11 was a tough year for me. I didn't know it yet, but my parents were on the verge of divorce, I was taking on my first lead role in a Shakespearean play (Viola, Twelfth Night, Rebel Shakespeare Company, Masconomet Park, Manchester-by-the-sea), and a new boy entered Manchester Elementary's class whom I was very taken with.

When Scottie Fitzgerald (F. Scott's daughter) was 11 in 1933, she received a letter from her dad, telling her what she should be worrying about, and what wasn't so necessary to worry about. I'll bet she took it with a grain of salt--what 11 year old would take the ramblings of a parent seriously?

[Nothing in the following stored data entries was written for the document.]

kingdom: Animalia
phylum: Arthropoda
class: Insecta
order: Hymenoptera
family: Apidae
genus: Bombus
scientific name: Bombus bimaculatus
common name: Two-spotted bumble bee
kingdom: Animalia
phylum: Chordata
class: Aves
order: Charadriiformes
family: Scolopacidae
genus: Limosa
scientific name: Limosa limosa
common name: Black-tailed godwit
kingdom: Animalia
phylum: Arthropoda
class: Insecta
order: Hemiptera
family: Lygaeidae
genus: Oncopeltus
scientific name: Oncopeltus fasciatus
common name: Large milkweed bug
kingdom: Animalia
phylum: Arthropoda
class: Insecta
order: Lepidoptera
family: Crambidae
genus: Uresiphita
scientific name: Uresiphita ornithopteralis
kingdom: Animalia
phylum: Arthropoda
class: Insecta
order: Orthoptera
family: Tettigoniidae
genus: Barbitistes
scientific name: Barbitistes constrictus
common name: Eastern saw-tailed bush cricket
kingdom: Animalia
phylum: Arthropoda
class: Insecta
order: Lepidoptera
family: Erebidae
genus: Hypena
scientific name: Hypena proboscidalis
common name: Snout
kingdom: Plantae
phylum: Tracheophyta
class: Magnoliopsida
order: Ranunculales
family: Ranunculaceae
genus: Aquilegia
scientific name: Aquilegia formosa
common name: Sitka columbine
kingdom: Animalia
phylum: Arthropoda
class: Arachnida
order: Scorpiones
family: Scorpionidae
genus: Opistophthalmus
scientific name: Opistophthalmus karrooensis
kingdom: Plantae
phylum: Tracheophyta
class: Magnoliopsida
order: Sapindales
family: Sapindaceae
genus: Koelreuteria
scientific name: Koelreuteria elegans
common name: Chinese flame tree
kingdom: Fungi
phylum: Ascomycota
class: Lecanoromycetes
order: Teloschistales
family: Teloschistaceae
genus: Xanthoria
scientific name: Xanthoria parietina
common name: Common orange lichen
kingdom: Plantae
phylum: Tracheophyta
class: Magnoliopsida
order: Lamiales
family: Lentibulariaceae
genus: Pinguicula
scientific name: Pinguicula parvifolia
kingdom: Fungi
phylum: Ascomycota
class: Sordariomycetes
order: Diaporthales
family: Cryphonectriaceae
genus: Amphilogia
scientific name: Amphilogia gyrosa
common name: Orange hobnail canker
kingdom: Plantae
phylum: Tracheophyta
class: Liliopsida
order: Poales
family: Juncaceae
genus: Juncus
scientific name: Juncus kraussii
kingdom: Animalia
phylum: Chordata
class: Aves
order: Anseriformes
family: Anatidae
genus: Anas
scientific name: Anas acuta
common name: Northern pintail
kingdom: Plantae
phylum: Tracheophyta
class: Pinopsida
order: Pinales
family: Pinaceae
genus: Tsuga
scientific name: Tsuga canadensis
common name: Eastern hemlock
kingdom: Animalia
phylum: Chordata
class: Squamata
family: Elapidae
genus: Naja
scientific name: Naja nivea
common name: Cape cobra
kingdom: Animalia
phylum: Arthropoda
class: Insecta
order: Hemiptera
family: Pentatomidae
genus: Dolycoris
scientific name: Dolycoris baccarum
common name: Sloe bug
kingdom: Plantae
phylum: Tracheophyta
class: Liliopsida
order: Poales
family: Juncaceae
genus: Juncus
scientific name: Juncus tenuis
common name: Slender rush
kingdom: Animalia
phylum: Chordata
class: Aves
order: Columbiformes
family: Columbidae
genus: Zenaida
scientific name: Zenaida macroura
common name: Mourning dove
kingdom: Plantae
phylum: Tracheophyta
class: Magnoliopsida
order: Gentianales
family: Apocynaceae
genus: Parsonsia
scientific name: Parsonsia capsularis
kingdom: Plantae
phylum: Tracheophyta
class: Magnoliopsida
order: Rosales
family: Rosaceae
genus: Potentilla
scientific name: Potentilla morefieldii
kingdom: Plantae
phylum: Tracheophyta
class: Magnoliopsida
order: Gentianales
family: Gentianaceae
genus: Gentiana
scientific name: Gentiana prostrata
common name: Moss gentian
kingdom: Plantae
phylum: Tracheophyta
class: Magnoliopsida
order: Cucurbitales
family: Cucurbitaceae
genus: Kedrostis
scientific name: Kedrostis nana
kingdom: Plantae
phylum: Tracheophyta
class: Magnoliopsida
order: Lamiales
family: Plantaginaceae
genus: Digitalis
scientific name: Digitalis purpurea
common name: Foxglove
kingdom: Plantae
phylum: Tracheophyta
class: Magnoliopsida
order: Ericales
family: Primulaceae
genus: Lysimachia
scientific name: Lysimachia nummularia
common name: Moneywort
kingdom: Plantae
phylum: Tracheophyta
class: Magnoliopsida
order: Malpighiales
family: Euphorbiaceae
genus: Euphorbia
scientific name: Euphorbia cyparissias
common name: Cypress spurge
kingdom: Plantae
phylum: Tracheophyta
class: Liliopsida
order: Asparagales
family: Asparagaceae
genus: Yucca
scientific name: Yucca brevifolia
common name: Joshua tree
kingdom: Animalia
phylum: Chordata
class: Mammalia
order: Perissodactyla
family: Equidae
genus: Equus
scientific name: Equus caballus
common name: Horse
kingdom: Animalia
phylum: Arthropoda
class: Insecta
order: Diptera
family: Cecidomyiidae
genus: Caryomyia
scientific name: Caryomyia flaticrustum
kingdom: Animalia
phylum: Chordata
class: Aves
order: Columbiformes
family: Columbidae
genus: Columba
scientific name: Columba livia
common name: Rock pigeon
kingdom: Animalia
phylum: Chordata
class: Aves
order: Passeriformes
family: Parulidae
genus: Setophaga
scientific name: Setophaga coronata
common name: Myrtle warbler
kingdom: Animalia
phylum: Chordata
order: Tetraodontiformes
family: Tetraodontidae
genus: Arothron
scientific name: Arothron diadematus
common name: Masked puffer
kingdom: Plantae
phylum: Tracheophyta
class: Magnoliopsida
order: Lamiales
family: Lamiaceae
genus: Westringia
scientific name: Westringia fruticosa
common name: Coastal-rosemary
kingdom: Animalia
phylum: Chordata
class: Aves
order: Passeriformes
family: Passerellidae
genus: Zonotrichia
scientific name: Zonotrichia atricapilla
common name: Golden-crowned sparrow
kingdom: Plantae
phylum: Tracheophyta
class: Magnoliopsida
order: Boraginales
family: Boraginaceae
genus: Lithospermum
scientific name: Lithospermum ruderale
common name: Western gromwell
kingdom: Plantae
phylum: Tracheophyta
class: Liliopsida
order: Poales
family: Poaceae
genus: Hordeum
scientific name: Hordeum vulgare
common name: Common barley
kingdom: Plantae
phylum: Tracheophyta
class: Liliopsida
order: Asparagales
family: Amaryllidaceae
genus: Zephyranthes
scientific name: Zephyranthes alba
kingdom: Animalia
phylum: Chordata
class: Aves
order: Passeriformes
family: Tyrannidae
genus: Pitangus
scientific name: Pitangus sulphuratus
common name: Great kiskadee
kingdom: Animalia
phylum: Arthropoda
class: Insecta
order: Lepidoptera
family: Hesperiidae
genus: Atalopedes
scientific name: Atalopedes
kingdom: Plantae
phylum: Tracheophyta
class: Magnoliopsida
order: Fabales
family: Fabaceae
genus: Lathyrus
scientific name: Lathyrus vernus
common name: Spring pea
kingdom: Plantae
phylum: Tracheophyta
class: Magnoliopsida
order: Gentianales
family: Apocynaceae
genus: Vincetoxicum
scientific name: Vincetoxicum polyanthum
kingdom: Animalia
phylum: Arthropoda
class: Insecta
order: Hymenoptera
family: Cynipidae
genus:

I look at this now, and it looks nobel.

(Source: F. Scott Fitzgerald: A Life in Letters)

Things to worry about:

Worry about courage
Worry about cleanliness
Worry about efficiency
Worry about horsemanship

Things not to worry about: 

Don’t worry about popular opinion
Don’t worry about dolls
Don’t worry about the past
Don’t worry about the future
Don’t worry about growing up
Don’t worry about anybody getting ahead of you
Don’t worry about triumph
Don’t worry about failure unless it comes through your own fault
Don’t worry about mosquitoes
Don’t worry about flies
Don’t worry about insects in general
Don’t worry about parents
Don’t worry about boys
Don’t worry about disappointments
Don’t worry about pleasures
Don’t worry about satisfactions

Things to think about: 

What am I really aiming at?
How good am I really in comparison to my contemporaries in regard to:

(a) Scholarship
(b) Do I really understand about people and am I able to get along with them?
(c) Am I trying to make my body a useful instrument or am I neglecting it?